Emballée par le titre, le salaire, et l’ambiance de l’entreprise, Céline accepte le nouveau poste que lui propose son nouvel employeur les yeux fermés. A tort. Ils ne se sont pas entendus sur le contenu de ses missions, et il lui reproche très vite de ne pas être à la hauteur. Son témoignage et les conseils de Béatrice Pigeon, consultante au cabinet Care.
La situation. Après trois années en tant que chef de projets éditoriaux chez un éditeur, Céline s’ennuie. Informée par une connaissance qu’un poste se libère dans une petite agence de communication, elle saisit la balle au bond et propose sa candidature.

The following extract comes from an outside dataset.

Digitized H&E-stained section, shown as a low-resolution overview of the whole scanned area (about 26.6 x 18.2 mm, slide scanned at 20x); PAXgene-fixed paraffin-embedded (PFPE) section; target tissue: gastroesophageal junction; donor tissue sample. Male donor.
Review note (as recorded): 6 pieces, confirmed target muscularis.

Deux jours plus tard, elle rencontre le directeur de l’agence. « L’entretien s’est passé au feeling. Nous avons vaguement évoqué le poste. Je lui ai tout de même précisé que je n’avais jamais organisé d’évènementiel ni été chargée de relations publiques. » Elle sort d’une structure où les lourdeurs de l’organisation sont légion. L’état d’esprit semble lui convenir. Le salaire proposé, supérieur de 500 euros à celui qu’elle touchait auparavant, fait définitivement pencher la balance. Elle démissionne et en mai 2005 prend ses nouvelles fonctions. Son contrat lui parvient un mois après son arrivée. Surprise. Alors qu’elle s’imagine consultante, elle découvre l’intitulé de son poste : responsable de communication. « C’est à cette période que le directeur m’a annoncé à l’équipe comme son bras droit ». Flattée, elle débute confiante et enthousiaste. Très vite, elle prend conscience de l’étendue des responsabilités qui lui incombent, et s’aperçoit qu’elle n’a pas forcément les compétences requises... « Ce malentendu a entraîné tous mes déboires... Au départ, je coordonnais la réalisation de plaquettes institutionnelles. Mais ensuite, j’ai dû encadrer l’ensemble du pôle édition, l’organisation de colloques, le suivi des périodiques. » Céline n’ose cependant pas aborder frontalement ce « décalage » avec son chef. Plus le temps avance, plus elle se sent sous pression. « Je perdais pied car je n’étais pas encore autonome, reconnaît-t-elle. Mais je me suis investie à fond ». Accusée par son responsable de ne rien faire, elle vit douloureusement cette période. « Un matin, je suis arrivée à l’agence et mon employeur critiquait ouvertement mon travail auprès d’une collègue », se souvient-elle. Elle réalise alors que le mode managérial induit la mise à l’épreuve que l’équipe lui fait subir. Aujourd’hui, elle n’a plus confiance et veut démissionner.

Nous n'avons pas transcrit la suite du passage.